Guida e cannabis edibile: pericoli nascosti con l’alcol

Studio Johns Hopkins: cannabis edibile e alcol insieme aumentano la guida alterata. I test stradali spesso non rilevano l'impairment. Leggi l'analisi.

Secondo una nuova ricerca della Johns Hopkins University, assumere cannabis edibile insieme ad alcol potrebbe rendere i conducenti molto più alterati rispetto a quando si assume una sola sostanza. Lo studio, pubblicato su una rivista scientifica e ripreso da ScienceDaily, solleva interrogativi importanti per la sicurezza stradale, anche in Italia, dove il consumo di prodotti a base di cannabis – legali o meno – è in aumento.

Cosa dice lo studio della Johns Hopkins

I ricercatori hanno sottoposto un gruppo di volontari a diverse combinazioni di cannabis edibile e alcol, misurando poi le loro capacità di guida in un simulatore. I risultati mostrano che la combinazione provoca un deficit significativo nella coordinazione, nei tempi di reazione e nella capacità di mantenere la traiettoria, anche a dosi moderate di alcol.

“L’effetto combinato non è semplicemente additivo, ma sinergico”, spiegano gli autori. In pratica, chi assume entrambe le sostanze può sentirsi meno alterato di quanto sia in realtà, aumentando il rischio di incidenti.

I test stradali non sempre funzionano

Un aspetto particolarmente preoccupante emerso dallo studio è che i test di sobrietà standard (come camminare in linea retta o stare in piedi su una gamba) spesso non riescono a identificare l’impairment causato dalla cannabis.
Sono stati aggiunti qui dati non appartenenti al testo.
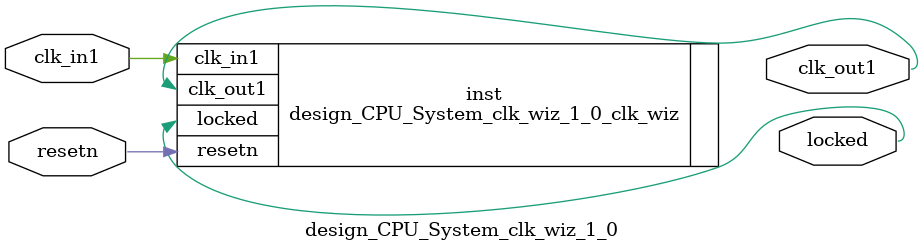
<source format=v>


`timescale 1ps/1ps

(* CORE_GENERATION_INFO = "design_CPU_System_clk_wiz_1_0,clk_wiz_v5_3_3_0,{component_name=design_CPU_System_clk_wiz_1_0,use_phase_alignment=true,use_min_o_jitter=false,use_max_i_jitter=false,use_dyn_phase_shift=false,use_inclk_switchover=false,use_dyn_reconfig=false,enable_axi=0,feedback_source=FDBK_AUTO,PRIMITIVE=MMCM,num_out_clk=1,clkin1_period=10.0,clkin2_period=10.0,use_power_down=false,use_reset=true,use_locked=true,use_inclk_stopped=false,feedback_type=SINGLE,CLOCK_MGR_TYPE=NA,manual_override=false}" *)

module design_CPU_System_clk_wiz_1_0 
 (
  // Clock out ports
  output        clk_out1,
  // Status and control signals
  input         resetn,
  output        locked,
 // Clock in ports
  input         clk_in1
 );

  design_CPU_System_clk_wiz_1_0_clk_wiz inst
  (
  // Clock out ports  
  .clk_out1(clk_out1),
  // Status and control signals               
  .resetn(resetn), 
  .locked(locked),
 // Clock in ports
  .clk_in1(clk_in1)
  );

endmodule

</source>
Questo significa che, durante un controllo stradale, un conducente sotto l’effetto combinato di cannabis e alcol potrebbe superare i test tradizionali e riprendere la guida.

In Italia, la legge è chiara: il Ministero della Salute e il Istituto Superiore di Sanità ribadiscono che la guida sotto l’effetto di sostanze psicotrope è severamente vietata. AIFA sottolinea che i prodotti a base di cannabis, anche quelli a basso contenuto di THC, possono alterare le capacità psicomotorie.

Cannabis edibile: un falso “sano”

La cannabis edibile (come biscotti, caramelle o bevande) viene spesso percepita come meno pericolosa di quella fumata, ma non è così. L’effetto è più lento a manifestarsi (da 30 minuti a 2 ore) e può durare più a lungo, portando a un consumo eccessivo se non si aspetta abbastanza. L’Epicentro dell’ISS ricorda che la cannabis interferisce con la capacità di giudizio e il controllo motorio.

La situazione in Italia

In Italia, l’uso di cannabis a scopo ricreativo è vietato, ma è in aumento il consumo di cannabis light e derivati. Secondo i dati del ISS, sempre più giovani associano alcol e cannabis, spesso ignorando i rischi. L’Osservatorio Nazionale sulle Dipendenze del Ministero della Salute raccomanda campagne di informazione mirate.

Cosa consigliano gli esperti

Alla luce di questi risultati, gli esperti americani e italiani concordano: non mettersi alla guida dopo aver assunto cannabis, alcol o entrambi. I sintomi dell’alterazione possono essere subdoli e i test non sempre li rilevano. La Organizzazione Mondiale della Sanità (OMS) classifica la guida sotto effetto di sostanze come una delle principali cause di incidenti stradali.